Following a steel cutting ceremony to mark the beginning of construction on the third patrol vessel, Carla Qualtrough was asked whether a gap could see a request for additional patrol vessels.
“It very much could,” said Qualtrough. “We are in the process of revisiting the timelines and making sure that everything is on track. It most definitely could, but we will have to see how long the gap will be and the cost implications.”
The admission by Qualtrough appeared to signal a slight opening in the federal government’s attitude on the matter. Irving has previously lobbied for additional work between the two naval fleets, but those appeals appeared to have gone nowhere.
“We are working closely together to see what we can do to keep everybody going,” Qualtrough said.
Irving is to build five to six Arctic patrol vessels at a cost of $3.5-billion under Ottawa’s national shipbuilding strategy and 15 ships to replace the navy’s 12 frigates and three recently retired destroyers at an estimated cost of $60 billion.
Company president Kevin McCoy said Irving intends to deliver six Arctic patrol vessels by 2022 as originally planned.
But McCoy wouldn’t address whether the patrol vessel project would require more money to complete.
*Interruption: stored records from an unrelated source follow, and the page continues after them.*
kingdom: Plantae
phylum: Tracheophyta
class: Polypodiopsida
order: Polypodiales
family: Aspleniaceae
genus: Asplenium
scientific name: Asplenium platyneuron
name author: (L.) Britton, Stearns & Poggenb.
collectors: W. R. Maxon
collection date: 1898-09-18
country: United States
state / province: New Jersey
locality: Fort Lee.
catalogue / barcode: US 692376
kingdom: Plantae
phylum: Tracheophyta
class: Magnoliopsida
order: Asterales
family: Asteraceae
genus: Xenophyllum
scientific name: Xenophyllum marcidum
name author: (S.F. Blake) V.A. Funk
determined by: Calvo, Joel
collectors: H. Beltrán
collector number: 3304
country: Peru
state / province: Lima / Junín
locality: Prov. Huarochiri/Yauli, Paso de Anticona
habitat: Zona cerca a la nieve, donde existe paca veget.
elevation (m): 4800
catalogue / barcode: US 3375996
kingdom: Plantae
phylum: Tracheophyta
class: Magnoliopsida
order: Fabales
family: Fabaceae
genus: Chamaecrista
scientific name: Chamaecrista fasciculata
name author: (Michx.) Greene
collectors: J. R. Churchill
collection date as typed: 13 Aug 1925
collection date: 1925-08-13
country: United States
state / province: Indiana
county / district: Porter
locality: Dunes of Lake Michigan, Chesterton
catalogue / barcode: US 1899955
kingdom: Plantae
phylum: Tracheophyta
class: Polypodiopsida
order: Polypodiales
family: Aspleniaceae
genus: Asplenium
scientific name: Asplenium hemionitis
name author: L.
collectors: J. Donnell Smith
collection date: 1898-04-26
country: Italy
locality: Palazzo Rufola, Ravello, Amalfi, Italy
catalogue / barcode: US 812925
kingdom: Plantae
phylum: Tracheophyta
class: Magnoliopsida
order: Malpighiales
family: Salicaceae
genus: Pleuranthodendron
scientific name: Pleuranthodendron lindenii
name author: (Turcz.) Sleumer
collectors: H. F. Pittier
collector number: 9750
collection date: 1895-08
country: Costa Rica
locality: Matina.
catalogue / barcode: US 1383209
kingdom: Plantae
He said under the contract the company isn’t required to deliver a “definitive answer on that” until seven months after the delivery of the first ship.
The company has already committed $1.9 billion in spending on the patrol ship project.
“Naturally on the first ship we’ve got startup issues that we are working through and as we deliver the first ship we will be in a better position,” he said.
McCoy said the first patrol vessel, HMCS Harry DeWolf, is structurally assembled and is due to be launched in 2018. The connecting of the bow section with the vessel’s centre and stern sections was announced earlier this month.
McCoy was asked whether there have been any revisions to the delivery timelines for the vessels.
“There’s a million metres of electrical cable on that ship (HMCS DeWolf) and we are pulling that cable now. This spring we’ll start to light off the electrical systems and get into testing, so as we get through that on the first ship we will step back and reassess.”
McCoy said construction on the second vessel is underway with 28 of the ship’s 64 units in production.
Looming over the production are labour issues at the Halifax Shipyard.
About 800 unionized employees represented by Unifor, including metal fabricators and electricians, recently voted in favour of strike action when their current contract expires at the end of this month.
Contract talks began in early November and Irving requested a conciliator soon after they started.
McCoy downplayed any potential trouble for the project.
“The company and the union have posted officially this week that we are very hopeful after these weeks of discussions,” he said. “We are very hopeful that when we come back after the new year that we’ll reach an agreement that’s fair for both parties.”
Qualtrough said the federal government is watching the labour situation.
“We are confident that they will be able to find a solution that works for everyone,” she said.